# About this exercise:
Begin at the line containing "focal_mm: 29" and give again every line to the end of the records, exactly, without the pictures.

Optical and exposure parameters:
◇ ◇ ◇ ◇ ◇

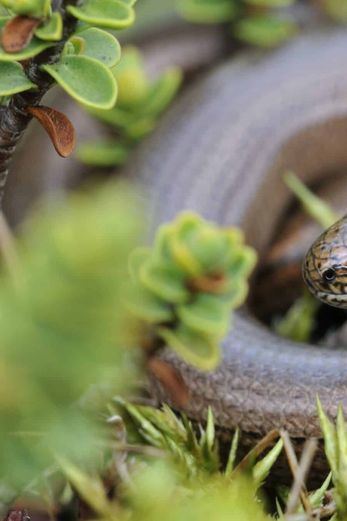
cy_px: 260
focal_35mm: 452
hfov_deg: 3.0
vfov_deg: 4.6
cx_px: 360
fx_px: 6536
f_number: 13
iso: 250
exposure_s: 1/30
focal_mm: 200
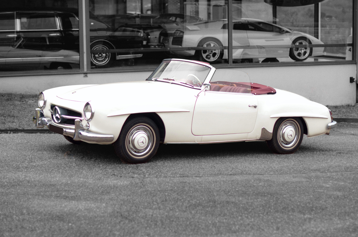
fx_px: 744
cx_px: 179
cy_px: 118
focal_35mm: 75
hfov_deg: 27.0
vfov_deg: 18.1
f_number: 2
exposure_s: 1/8000
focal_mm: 50
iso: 1000
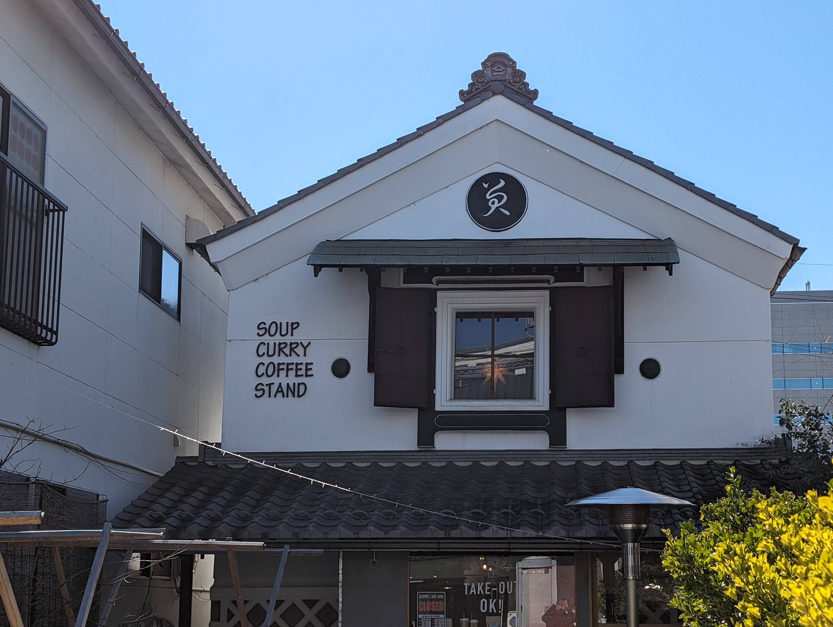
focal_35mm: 52
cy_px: 318
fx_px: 1253
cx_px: 429
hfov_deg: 36.8
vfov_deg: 28.1
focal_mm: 6.9
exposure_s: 1/1359
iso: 22
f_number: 1.68
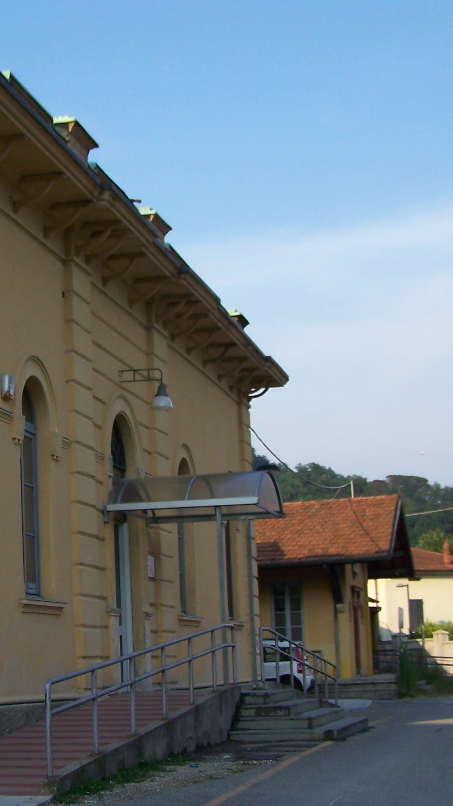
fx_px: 1452
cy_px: 418
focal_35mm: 68
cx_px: 55
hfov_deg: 17.5
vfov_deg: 31.0
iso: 64
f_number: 2.8
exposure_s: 1/500
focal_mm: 6.3
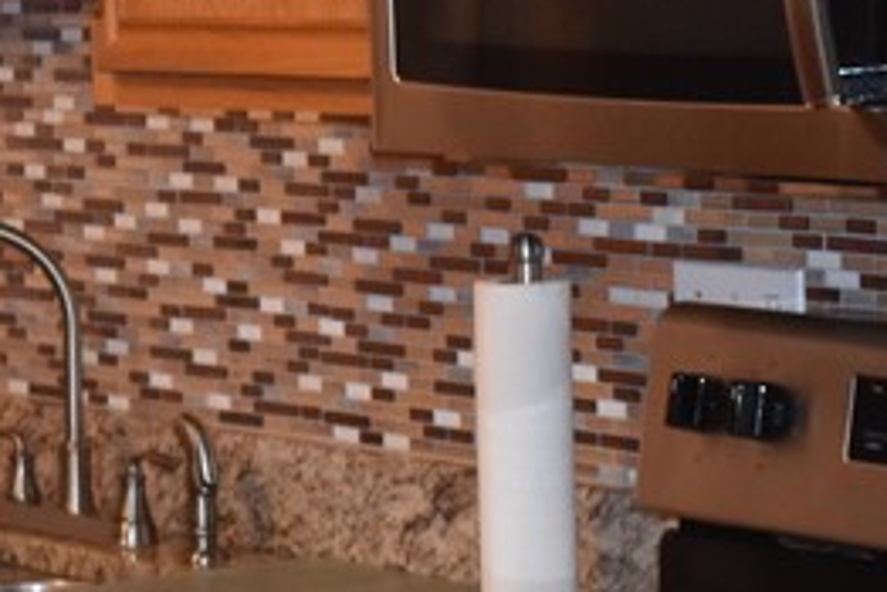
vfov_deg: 7.6
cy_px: 145
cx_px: -10
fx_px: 4439
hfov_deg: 11.3
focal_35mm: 180
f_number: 4.2
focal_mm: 29
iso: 1600
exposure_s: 1/60
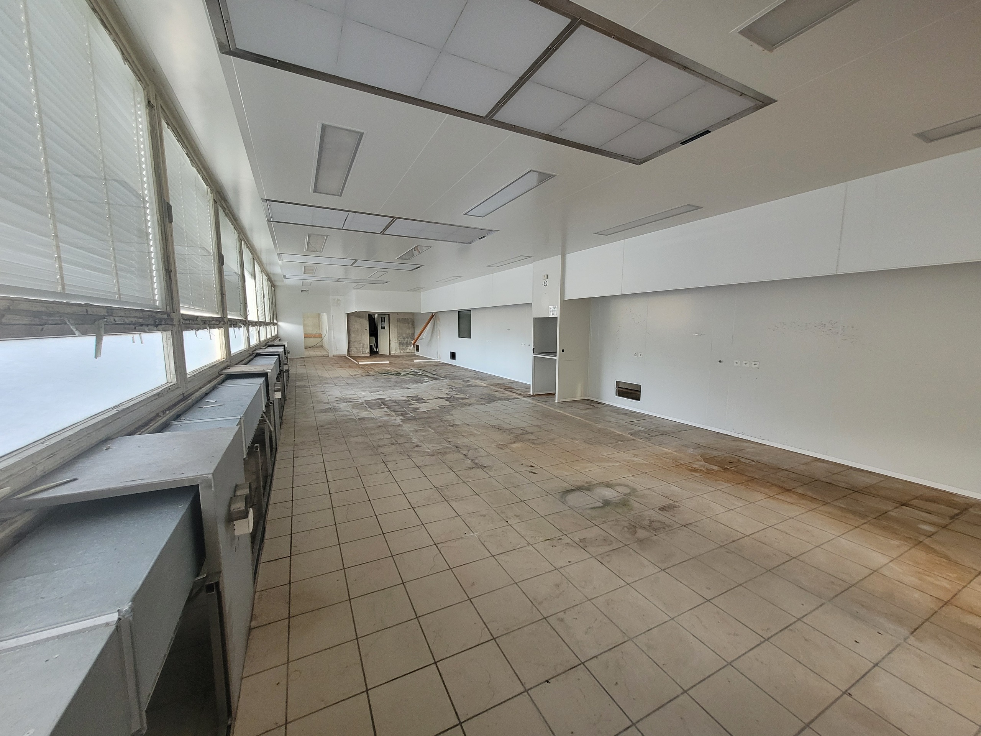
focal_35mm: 13
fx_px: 368
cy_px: 368
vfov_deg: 89.9
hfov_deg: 106.2
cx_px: 490
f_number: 2.2
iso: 200
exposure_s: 1/50
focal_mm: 1.74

◇ ◇ ◇ ◇ ◇

# Response area:
focal_mm: 29
iso: 1600
exposure_s: 1/60
focal_35mm: 13
fx_px: 368
cy_px: 368
vfov_deg: 89.9
hfov_deg: 106.2
cx_px: 490
f_number: 2.2
iso: 200
exposure_s: 1/50
focal_mm: 1.74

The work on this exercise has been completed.